Note that this is different from scikit-learn's OneHotEncoder, which keeps all categories. The output vectors are sparse.

For a string type like in this case, it is common to encode features using StringIndexer first, here carrier_index. Then pass that column to the OneHotEncoder class.

The code is shown below.

carrier_df_onehot = spark_flights.select("carrier")

from pyspark.ml.feature import OneHotEncoder, StringIndexer

stringIndexer = StringIndexer(inputCol="carrier", outputCol="carrier_index")
model = stringIndexer.fit(carrier_df_onehot)
indexed = model.transform(carrier_df_onehot)
encoder = OneHotEncoder(dropLast=False, inputCol="carrier_index", outputCol="carrier_vec")
encoded = encoder.transform(indexed)

encoded.show(7)

+-------+-------------+--------------+
|carrier|carrier_index|   carrier_vec|
+-------+-------------+--------------+
|     AS|          0.0|(11,[0],[1.0])|
|     US|          6.0|(11,[6],[1.0])|
|     UA|          4.0|(11,[4],[1.0])|
|     US|          6.0|(11,[6],[1.0])|
|     AS|          0.0|(11,[0],[1.0])|
|     DL|          3.0|(11,[3],[1.0])|
|     UA|          4.0|(11,[4],[1.0])|
+-------+-------------+--------------+
only showing top 7 rows


Note that OneHotEncoder has created a vector for each category which can then be processed further by your machine learning pipeline.
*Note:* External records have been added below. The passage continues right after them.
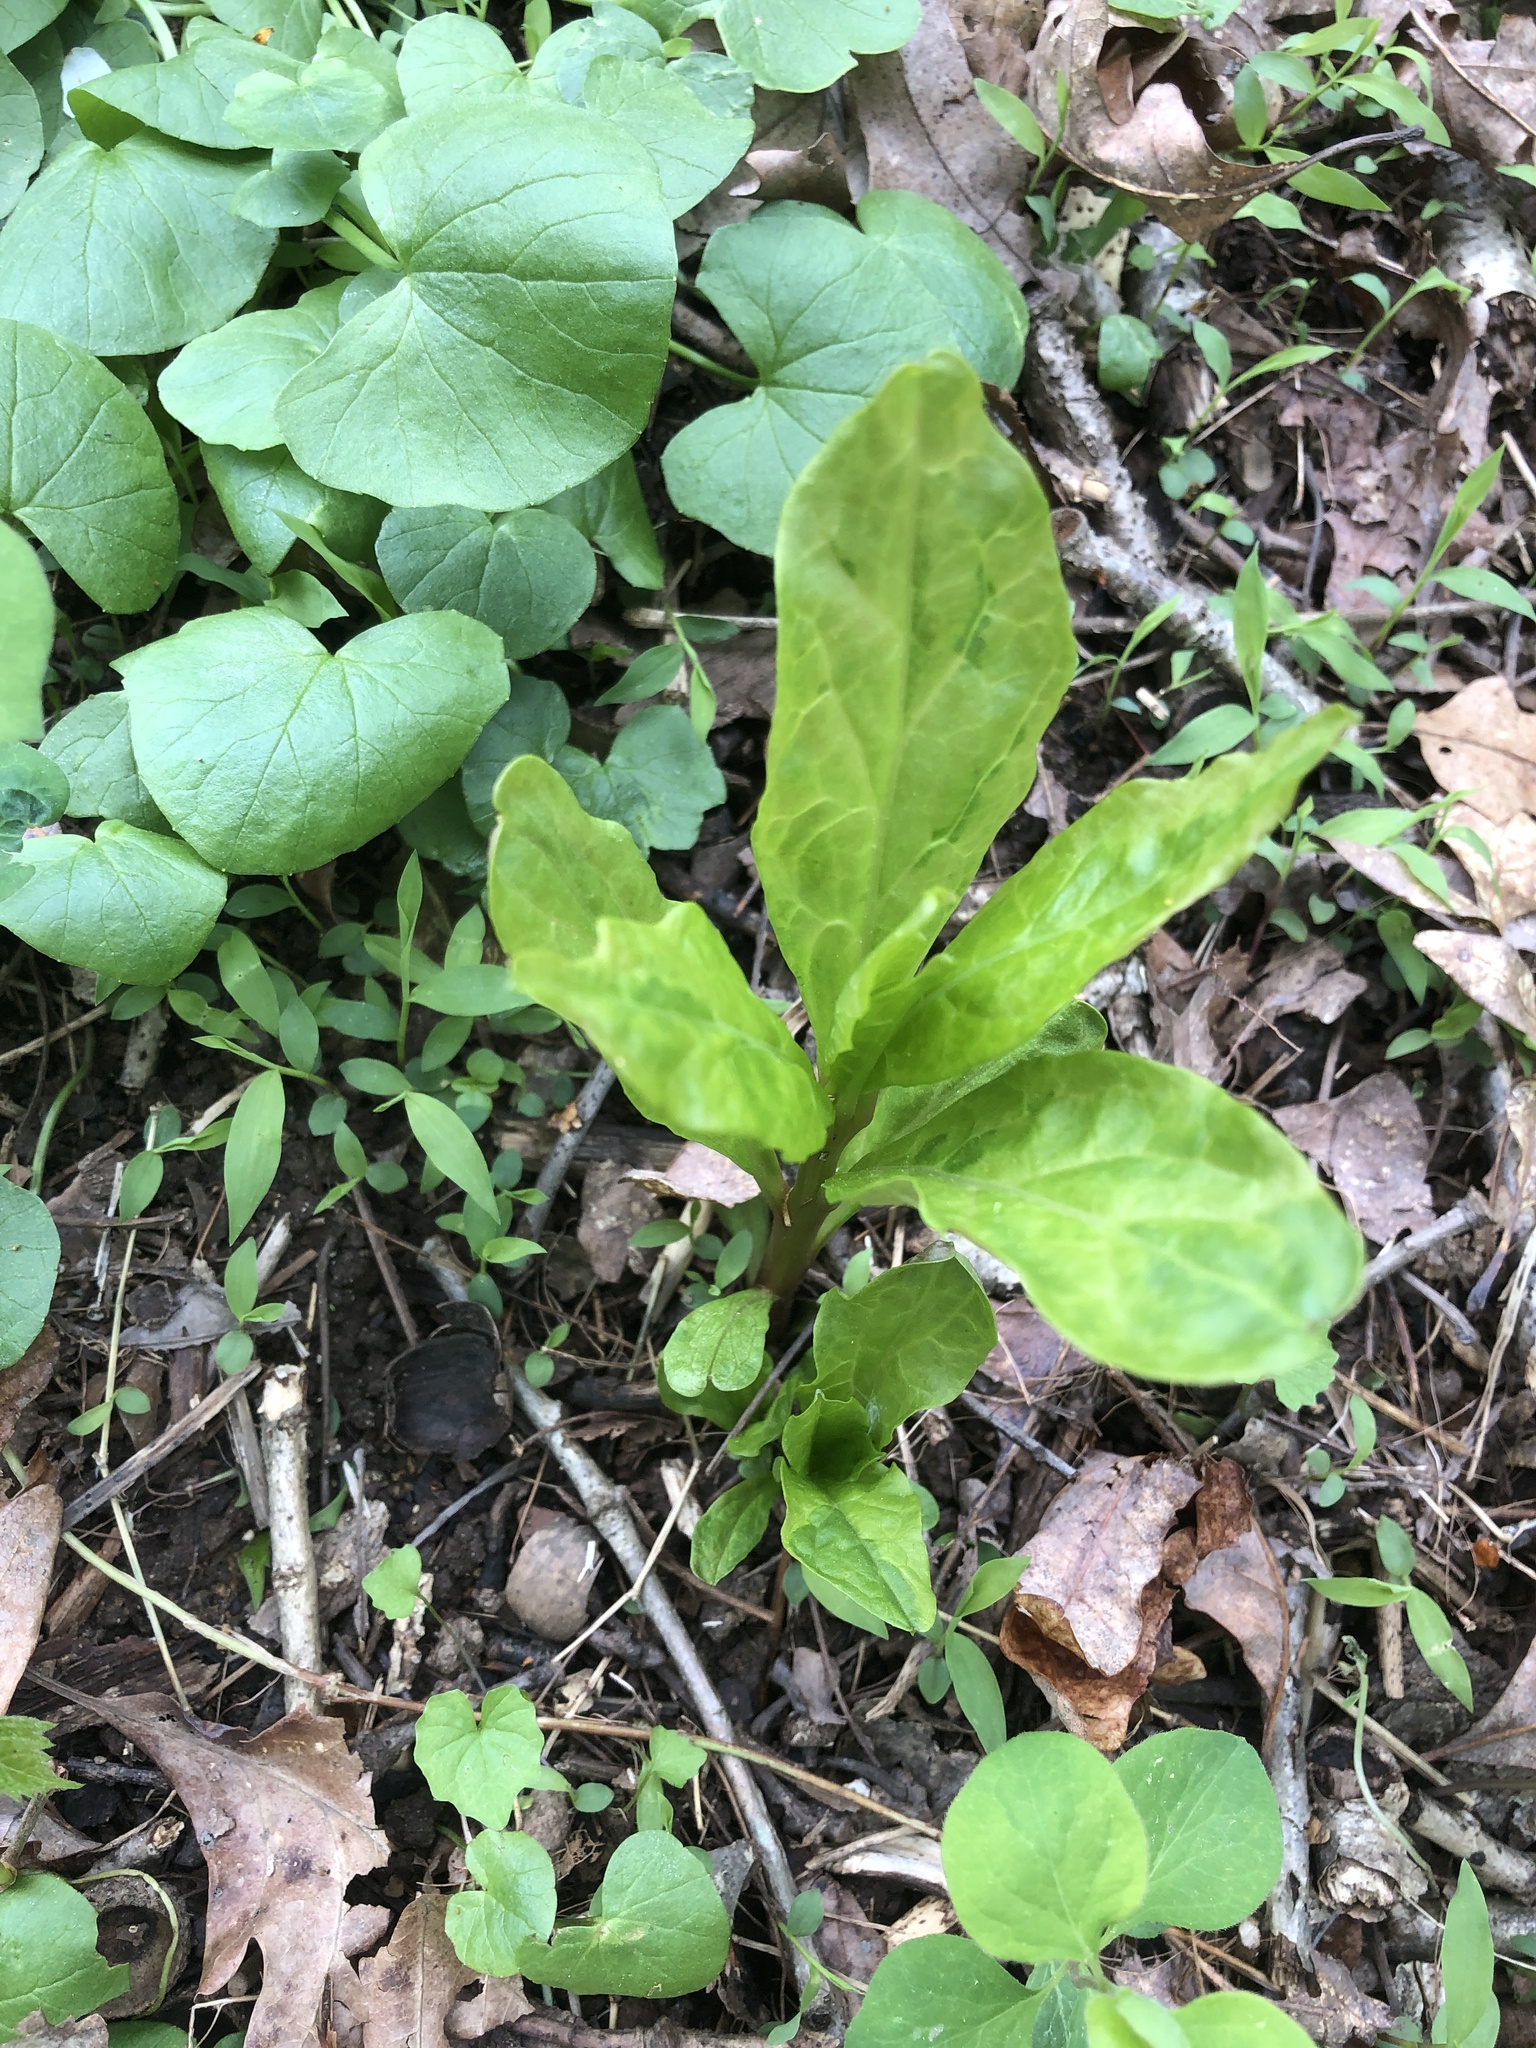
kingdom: Plantae
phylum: Tracheophyta
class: Magnoliopsida
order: Caryophyllales
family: Phytolaccaceae
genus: Phytolacca
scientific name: Phytolacca americana
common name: American pokeweed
There are some more methods available in Spark like VectorIndexer, but you have already mastered the most popular ones. If you wish to explore more, check out Spark's fantastic documentation.

## Conclusion

Hurray!! You have come a long way! You have explored most of the bits and pieces which are out there about dealing with categorical features in the machine learning realm. You started with basic EDA in pandas and then you practiced the different encoding methods available. You also learned a bit about Spark's architecture and moved to encoding categorical data in PySpark. That's a lot, but there is always so much more to learn. You will also have to make sure that you data is properly cleaned. To learn how to do so, take a look at our Cleaning Data in Python course. Happy exploring!!